Tuesday 18 March 2008

Dara O'Briain - Edinburgh Playhouse - 09/03/2008

Comedy, I’ve always felt, works best in small packed clubs, with a low ceiling and a busy bar and a general buzz about the atmosphere. Move it to the wide open expanses of a three tiered theatre with the audience sitting in uniform rows, and it’s a rare comedian who can make the experience seem as intimate and personal. Dara O’Briain is one of that rare breed.

His is a rise to the top that took me rather by surprise. Living in Ireland, as I did, for four years, I first encountered him as the presenter of the RTE topical entertainment show The Panel, at which time his name would have meant nothing to most people on this side of the Irish Sea. But a couple of appearances guest-presenting HIGNFY changed all that, and suddenly he was a household name with his own BBC panel show and a thriving career, and now, just a few years later, not only is he selling out huge theatre tours, but people are even starting to learn how to pronounce his surname properly.

What makes O’Briain a great stand-up is the same quality that makes him a great topical TV show presenter, it’s his quickness of brain which allows him to probe any topic thrown at him and quickly find the funny within. He has also been blessed with a physical form which might be a disadvantage in any other line of work, but part of what makes him so funny is that his material consists of the last things you would expect to emerge from a prematurely balding six feet four walking giant with the grace and stylish appearance of an assistant bank manager.

Of course, he has also been blessed with that other great comedy attribute of his race, the lilting east-coast Irish accent that can take even the foulest obscenity and make it sound like poetry in your ears. Ireland has always punched above its weight in comedy terms, and Dara makes a fine continuation of that tradition.

He tells the audience that he considered naming the show “You Had To Be There,” as a reference to those moments of hilarity in life that suffer in the re-telling. The idea being that unlike going to see a movie, every night of a comedy show is unique and, if the comedian is good enough and allows it to progress naturally, will go off in its own never-to-be-repeated directions.
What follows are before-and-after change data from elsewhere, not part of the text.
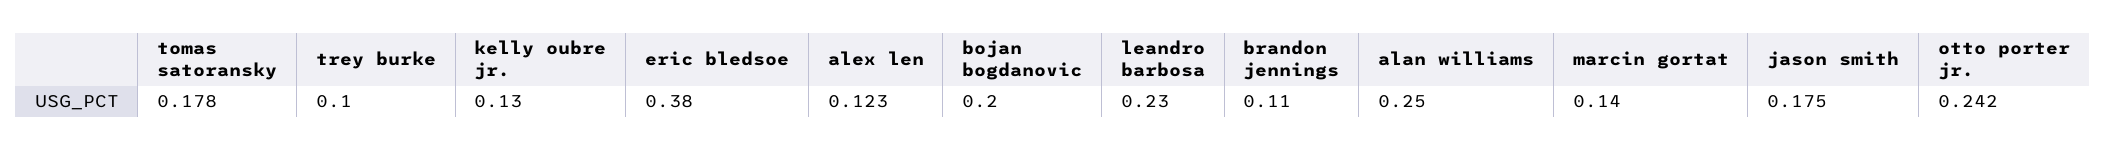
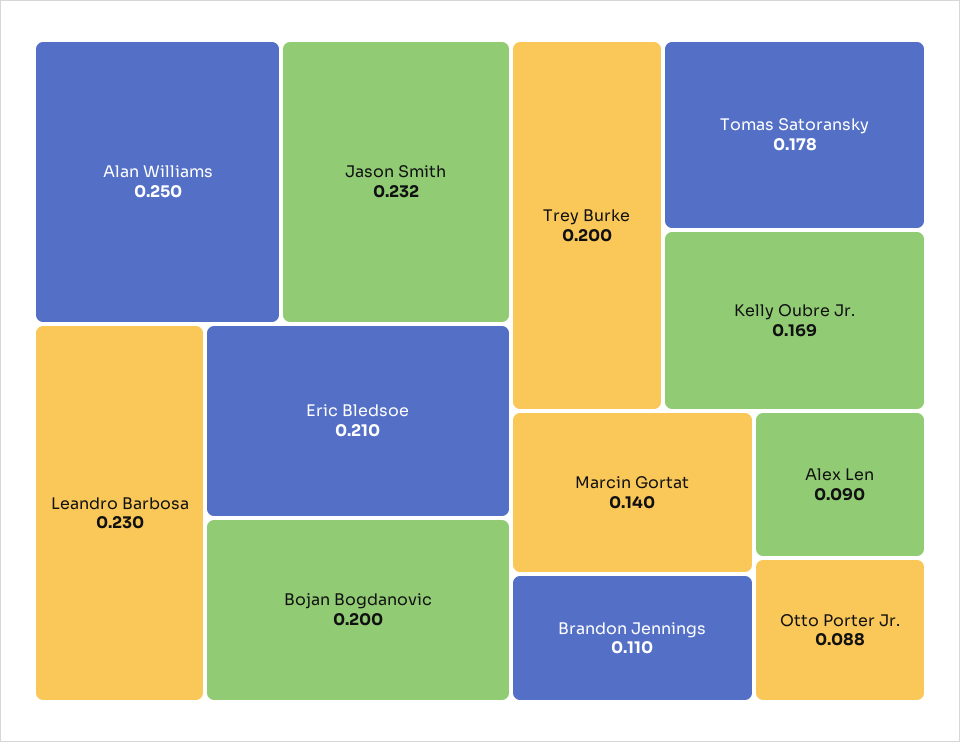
  {
    "tomas satoransky": 0.178,
-   "trey burke": 0.1,
+   "trey burke": 0.2,
-   "kelly oubre jr.": 0.13,
+   "kelly oubre jr.": 0.169,
-   "eric bledsoe": 0.38,
+   "eric bledsoe": 0.21,
-   "alex len": 0.123,
+   "alex len": 0.09,
    "bojan bogdanovic": 0.2,
    "leandro barbosa": 0.23,
    "brandon jennings": 0.11,
    "alan williams": 0.25,
    "marcin gortat": 0.14,
-   "jason smith": 0.175,
+   "jason smith": 0.232,
-   "otto porter jr.": 0.242
+   "otto porter jr.": 0.088
  }

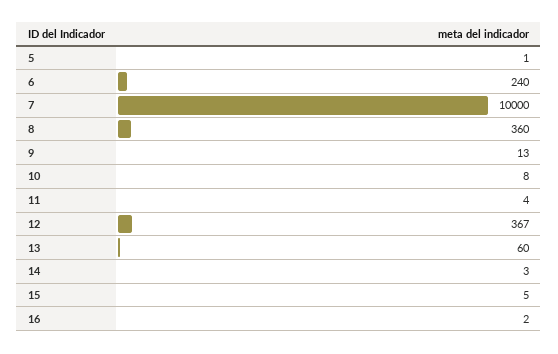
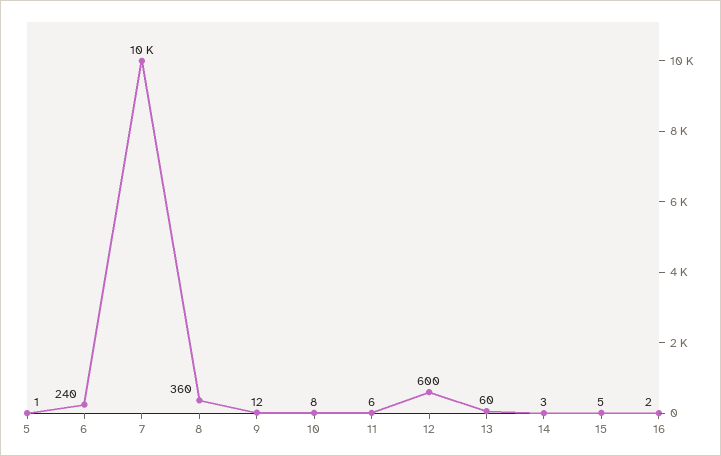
  {
    "5": 1,
    "6": 240,
    "7": 10000,
    "8": 360,
-   "9": 13,
+   "9": 12,
    "10": 8,
-   "11": 4,
+   "11": 6,
-   "12": 367,
+   "12": 600,
    "13": 60,
    "14": 3,
    "15": 5,
    "16": 2
  }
And that’s exactly what happens. There is a clear structure to the show, and a number of obviously well-rehearsed routines, laying into homeopaths and nutritionists as being no better than witch doctors, or discussing why obviously one-sided issues on news programmes are forced to show the other side for “balance.” A lengthy routine about boat tours visiting the homes of the rich and famous in Florida, and the excitement of the famous being counteracted by the disappointment at the merely rich, ends in a gloriously surreal moment after which you will never be able to hear “The Rhythm Is Gonna Get You” and think of Gloria Estefan in quite the same way again.

But these are enhanced by the often inspired rants prompted by his randomly chosen audience victims, on this night a hospitality management teacher, a have-a-go anti bicycle-theft warrior and a man who manages the electrical and entertainment department at Tesco. All are deftly dealt with in a manner which is mocking but never crosses the line into causing offence.

O’Briain’s rise to the top of the tree may have been comparatively swift, but one cannot imagine him taking the Russell Brand, Eddie Izzard, Lee Evans route of Hollywood glitz and glamour. He is too much of a down-to-earth guy, his feet are too firmly fixed on the ground. And that’s good news for us, because it means we can look forward to seeing him making these same packed houses laugh like eejits for many years to come.

1 comment:

Ben said...

First saw him (I think) one Sunday during Ross Noble's six night stand as compere at Just The Tonic in Nottingham - must have been 2002 or 2003, I guess. A very, very funny man - mainly because, as you say, he's so sharp. Give him an inch and that's all he needs.